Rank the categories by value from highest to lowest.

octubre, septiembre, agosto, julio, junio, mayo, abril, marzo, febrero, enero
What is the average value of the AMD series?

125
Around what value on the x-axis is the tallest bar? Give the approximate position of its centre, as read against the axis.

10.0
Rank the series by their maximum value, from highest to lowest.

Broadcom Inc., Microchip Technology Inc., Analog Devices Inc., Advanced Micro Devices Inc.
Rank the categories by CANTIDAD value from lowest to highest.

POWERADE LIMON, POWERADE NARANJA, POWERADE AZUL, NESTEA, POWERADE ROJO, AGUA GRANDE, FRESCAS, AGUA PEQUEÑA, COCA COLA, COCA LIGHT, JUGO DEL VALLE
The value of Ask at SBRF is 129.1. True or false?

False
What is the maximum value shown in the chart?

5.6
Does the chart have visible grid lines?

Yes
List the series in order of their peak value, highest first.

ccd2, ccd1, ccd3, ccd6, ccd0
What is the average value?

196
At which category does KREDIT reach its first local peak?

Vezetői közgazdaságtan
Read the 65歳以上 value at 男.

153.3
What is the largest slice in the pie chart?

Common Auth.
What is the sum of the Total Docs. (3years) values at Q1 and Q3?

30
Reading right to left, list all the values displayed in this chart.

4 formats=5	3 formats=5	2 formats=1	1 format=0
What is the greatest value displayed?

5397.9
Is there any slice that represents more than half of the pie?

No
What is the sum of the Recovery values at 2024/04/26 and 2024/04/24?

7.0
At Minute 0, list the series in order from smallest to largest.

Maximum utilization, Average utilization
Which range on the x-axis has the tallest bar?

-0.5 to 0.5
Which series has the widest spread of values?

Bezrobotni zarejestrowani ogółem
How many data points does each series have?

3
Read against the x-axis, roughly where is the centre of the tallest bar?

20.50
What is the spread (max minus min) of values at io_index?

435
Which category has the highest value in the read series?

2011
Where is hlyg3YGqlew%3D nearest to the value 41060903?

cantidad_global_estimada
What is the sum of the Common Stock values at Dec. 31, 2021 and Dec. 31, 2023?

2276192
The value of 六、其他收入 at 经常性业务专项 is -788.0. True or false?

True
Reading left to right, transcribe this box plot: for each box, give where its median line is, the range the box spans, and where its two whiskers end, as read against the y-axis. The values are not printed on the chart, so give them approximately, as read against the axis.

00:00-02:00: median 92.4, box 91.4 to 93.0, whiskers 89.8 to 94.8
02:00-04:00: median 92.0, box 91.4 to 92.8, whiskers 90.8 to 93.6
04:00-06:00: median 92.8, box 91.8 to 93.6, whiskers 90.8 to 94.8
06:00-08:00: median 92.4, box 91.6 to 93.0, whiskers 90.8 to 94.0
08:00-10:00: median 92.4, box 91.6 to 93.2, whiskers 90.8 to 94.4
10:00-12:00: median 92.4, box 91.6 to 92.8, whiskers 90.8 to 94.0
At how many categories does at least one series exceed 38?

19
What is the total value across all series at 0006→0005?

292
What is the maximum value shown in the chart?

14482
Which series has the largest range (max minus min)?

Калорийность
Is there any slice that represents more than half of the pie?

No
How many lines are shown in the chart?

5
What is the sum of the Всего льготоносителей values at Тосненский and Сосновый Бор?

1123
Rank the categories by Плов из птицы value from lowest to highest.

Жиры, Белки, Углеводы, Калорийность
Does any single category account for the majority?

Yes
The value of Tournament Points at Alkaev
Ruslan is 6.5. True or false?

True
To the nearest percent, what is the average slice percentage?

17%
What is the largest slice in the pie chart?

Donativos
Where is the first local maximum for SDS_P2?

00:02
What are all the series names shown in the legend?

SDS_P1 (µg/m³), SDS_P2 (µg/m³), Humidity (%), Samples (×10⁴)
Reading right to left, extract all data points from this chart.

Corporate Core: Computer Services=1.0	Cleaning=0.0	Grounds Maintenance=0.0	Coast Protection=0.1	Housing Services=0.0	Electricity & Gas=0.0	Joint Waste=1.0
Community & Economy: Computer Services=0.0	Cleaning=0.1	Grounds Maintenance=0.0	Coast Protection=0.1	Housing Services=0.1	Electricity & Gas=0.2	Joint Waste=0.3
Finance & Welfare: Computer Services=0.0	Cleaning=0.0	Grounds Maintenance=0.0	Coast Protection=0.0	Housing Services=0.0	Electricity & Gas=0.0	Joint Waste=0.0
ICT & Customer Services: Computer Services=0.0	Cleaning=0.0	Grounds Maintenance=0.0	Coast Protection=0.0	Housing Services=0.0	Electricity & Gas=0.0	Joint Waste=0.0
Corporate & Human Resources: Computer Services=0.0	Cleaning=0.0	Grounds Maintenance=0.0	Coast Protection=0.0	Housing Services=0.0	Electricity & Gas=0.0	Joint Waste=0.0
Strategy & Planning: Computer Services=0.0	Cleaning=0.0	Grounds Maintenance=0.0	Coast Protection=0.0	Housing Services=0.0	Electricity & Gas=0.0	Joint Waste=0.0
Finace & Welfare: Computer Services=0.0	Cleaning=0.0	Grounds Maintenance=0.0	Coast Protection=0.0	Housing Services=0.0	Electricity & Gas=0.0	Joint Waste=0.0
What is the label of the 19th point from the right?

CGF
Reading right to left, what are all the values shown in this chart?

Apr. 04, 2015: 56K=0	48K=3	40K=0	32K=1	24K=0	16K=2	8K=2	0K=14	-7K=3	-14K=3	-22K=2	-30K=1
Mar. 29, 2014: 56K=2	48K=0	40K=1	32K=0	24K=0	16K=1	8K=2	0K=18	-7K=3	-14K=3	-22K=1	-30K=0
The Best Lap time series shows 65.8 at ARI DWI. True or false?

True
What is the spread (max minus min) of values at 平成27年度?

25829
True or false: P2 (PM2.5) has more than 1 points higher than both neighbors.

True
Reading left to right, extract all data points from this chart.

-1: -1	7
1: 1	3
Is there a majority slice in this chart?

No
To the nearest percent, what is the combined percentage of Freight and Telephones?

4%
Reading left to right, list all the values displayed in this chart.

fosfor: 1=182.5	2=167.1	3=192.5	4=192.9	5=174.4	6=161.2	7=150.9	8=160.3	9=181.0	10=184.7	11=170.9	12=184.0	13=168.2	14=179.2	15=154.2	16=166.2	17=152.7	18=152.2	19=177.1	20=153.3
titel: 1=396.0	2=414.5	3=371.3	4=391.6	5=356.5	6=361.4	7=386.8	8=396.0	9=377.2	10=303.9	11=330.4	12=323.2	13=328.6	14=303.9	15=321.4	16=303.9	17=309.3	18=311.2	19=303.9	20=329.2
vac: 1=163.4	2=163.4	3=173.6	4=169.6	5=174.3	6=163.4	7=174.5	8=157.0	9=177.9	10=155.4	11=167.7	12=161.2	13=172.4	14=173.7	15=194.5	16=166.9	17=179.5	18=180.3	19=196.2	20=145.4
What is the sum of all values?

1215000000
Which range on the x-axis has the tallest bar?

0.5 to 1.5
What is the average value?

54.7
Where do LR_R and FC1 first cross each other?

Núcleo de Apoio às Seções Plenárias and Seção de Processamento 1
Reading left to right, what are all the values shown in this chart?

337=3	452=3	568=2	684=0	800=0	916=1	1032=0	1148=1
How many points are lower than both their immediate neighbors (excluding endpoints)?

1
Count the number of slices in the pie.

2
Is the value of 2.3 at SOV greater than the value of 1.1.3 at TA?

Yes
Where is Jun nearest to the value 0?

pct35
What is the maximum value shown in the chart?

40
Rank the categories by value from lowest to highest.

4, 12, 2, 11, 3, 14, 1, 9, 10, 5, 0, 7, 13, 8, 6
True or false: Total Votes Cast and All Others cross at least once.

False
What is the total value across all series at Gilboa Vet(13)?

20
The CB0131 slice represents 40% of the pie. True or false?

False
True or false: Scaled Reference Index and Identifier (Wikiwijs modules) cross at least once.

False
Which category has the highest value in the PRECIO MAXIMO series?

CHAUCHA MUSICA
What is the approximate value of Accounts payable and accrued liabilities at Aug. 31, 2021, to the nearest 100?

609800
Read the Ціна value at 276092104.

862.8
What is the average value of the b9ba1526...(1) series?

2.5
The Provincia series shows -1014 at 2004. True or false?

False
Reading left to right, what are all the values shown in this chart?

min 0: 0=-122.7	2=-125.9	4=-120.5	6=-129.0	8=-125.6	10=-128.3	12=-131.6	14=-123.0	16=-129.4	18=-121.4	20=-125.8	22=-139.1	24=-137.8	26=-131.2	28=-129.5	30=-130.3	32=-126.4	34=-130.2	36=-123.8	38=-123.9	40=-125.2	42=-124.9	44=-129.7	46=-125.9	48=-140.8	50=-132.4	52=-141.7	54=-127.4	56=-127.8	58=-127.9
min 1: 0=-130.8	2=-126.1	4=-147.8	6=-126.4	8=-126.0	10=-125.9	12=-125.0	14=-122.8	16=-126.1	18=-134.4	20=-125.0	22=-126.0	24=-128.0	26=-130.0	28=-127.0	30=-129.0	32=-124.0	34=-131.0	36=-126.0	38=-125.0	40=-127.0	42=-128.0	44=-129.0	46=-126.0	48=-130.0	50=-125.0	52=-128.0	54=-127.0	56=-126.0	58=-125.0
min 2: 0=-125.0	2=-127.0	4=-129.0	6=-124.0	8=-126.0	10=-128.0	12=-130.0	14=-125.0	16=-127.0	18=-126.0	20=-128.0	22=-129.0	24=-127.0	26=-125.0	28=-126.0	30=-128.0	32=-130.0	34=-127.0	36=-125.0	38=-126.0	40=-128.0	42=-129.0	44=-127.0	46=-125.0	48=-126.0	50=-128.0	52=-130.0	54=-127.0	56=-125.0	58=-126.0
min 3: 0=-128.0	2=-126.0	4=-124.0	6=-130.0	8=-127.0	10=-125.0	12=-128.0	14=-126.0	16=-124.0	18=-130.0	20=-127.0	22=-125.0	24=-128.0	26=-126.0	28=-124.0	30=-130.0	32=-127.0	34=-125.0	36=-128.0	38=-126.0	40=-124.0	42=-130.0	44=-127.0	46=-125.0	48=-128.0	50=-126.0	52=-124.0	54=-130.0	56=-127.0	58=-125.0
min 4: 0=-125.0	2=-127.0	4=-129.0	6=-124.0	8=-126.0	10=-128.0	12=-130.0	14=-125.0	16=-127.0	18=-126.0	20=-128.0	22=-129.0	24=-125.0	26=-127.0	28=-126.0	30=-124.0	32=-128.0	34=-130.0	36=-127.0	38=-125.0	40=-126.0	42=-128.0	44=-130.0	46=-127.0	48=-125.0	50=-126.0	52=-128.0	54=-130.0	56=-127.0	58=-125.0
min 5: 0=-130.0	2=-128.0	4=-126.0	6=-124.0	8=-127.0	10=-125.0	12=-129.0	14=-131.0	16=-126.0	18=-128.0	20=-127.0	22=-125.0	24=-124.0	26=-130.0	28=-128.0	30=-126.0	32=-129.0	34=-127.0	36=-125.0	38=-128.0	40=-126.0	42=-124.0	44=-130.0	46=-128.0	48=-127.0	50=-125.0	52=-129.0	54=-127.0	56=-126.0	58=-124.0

→ Exercise requirements
Update the data from its first line through the line containing "Rank the categories by CANTIDAD", both included, replacing every "Rank" with "Order" and leaving everything else unchanged. Give only those lines.

→ Written answer
Order the categories by value from highest to lowest.

octubre, septiembre, agosto, julio, junio, mayo, abril, marzo, febrero, enero
What is the average value of the AMD series?

125
Around what value on the x-axis is the tallest bar? Give the approximate position of its centre, as read against the axis.

10.0
Order the series by their maximum value, from highest to lowest.

Broadcom Inc., Microchip Technology Inc., Analog Devices Inc., Advanced Micro Devices Inc.
Order the categories by CANTIDAD value from lowest to highest.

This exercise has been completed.